*PROBLEM STATEMENT*. Take the line containing "hfov_deg: 6.8" and all lines after it to the end of the records, and output them exactly.

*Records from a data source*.
* * * * * * * * *

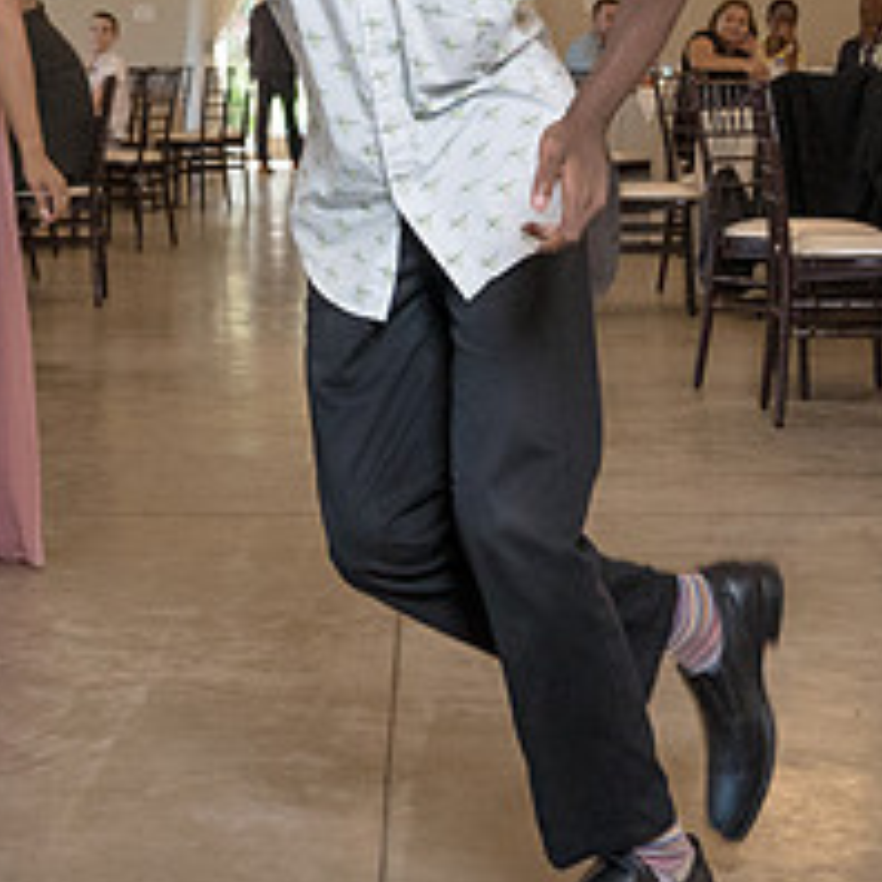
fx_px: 2508
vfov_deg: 19.1
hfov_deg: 19.8
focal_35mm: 87
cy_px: -102
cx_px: 255
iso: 2000
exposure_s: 1/250
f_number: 4
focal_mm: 26
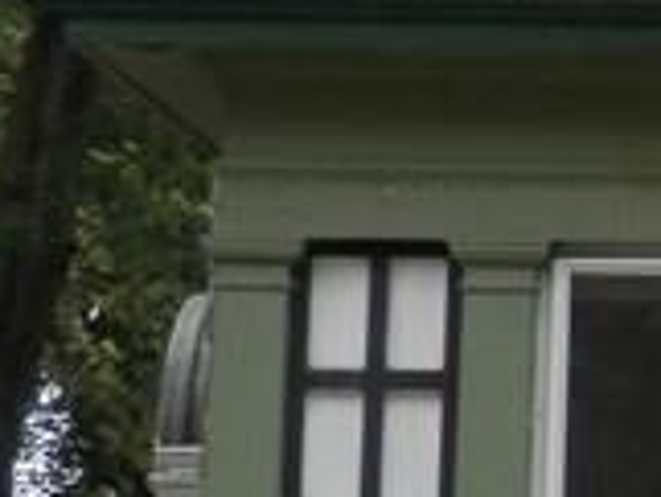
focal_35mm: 235
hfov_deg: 7.7
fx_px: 4491
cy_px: 70
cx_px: 1659
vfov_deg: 6.3
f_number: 3.6
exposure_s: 1/400
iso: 80
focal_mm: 6.6
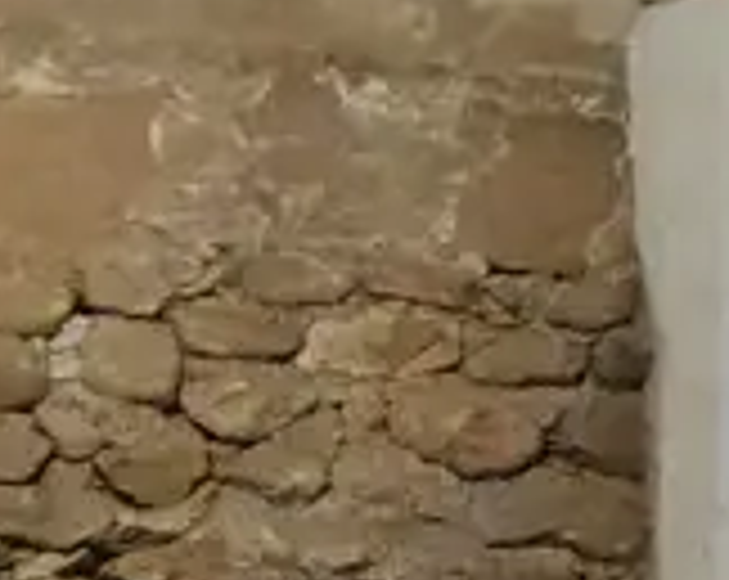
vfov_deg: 13.2
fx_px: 2498
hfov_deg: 11.6
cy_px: 351
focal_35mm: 116
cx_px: 2025
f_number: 2.2
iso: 3200
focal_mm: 2.13
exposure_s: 1/20
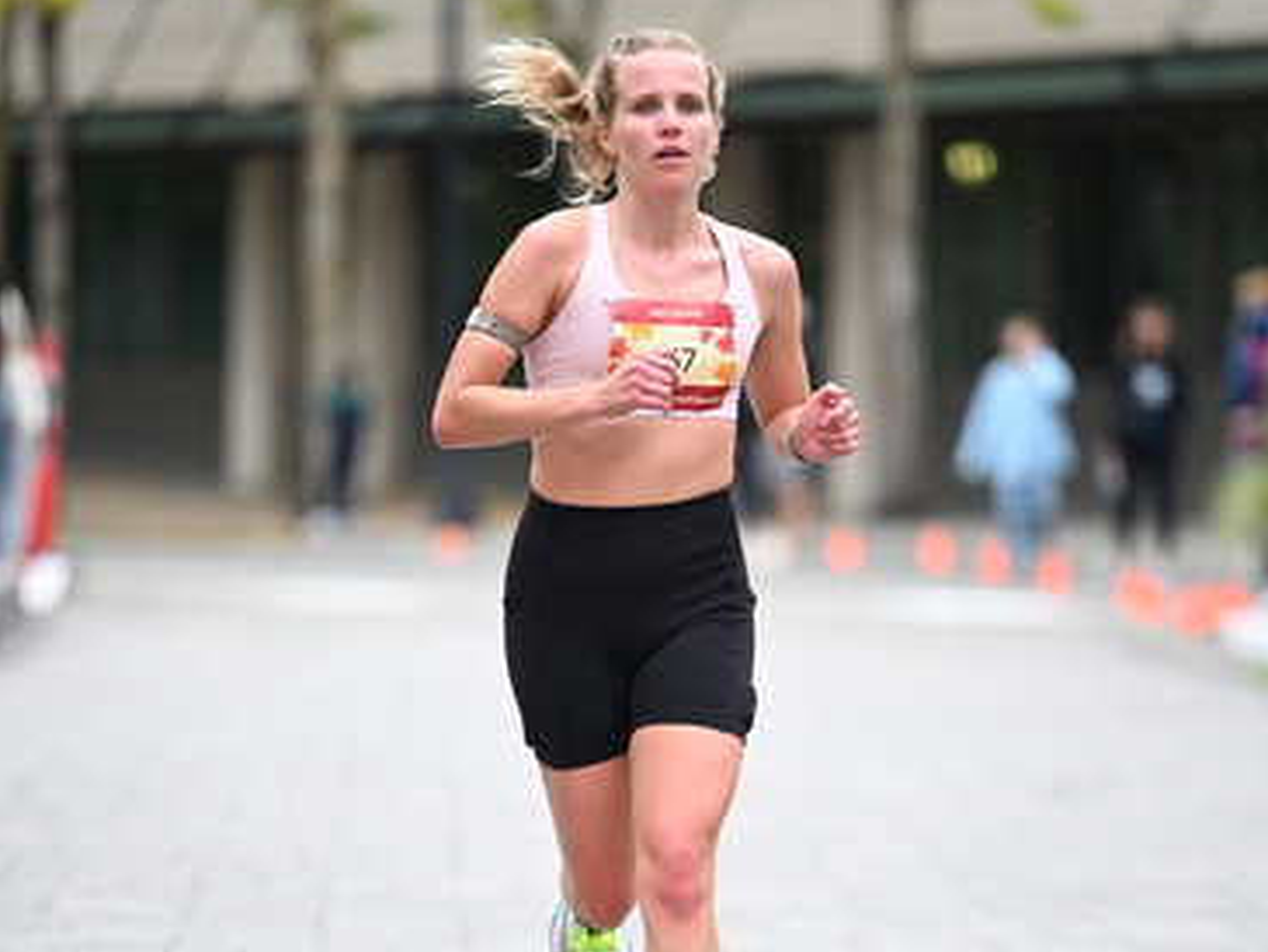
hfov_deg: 6.8
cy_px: 716
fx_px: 10626
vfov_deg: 5.1
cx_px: 634
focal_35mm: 290
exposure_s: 1/1600
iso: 1250
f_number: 2.8
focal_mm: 200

* * * * * * * * *

*WRITTEN SOLUTION*.
hfov_deg: 6.8
cy_px: 716
fx_px: 10626
vfov_deg: 5.1
cx_px: 634
focal_35mm: 290
exposure_s: 1/1600
iso: 1250
f_number: 2.8
focal_mm: 200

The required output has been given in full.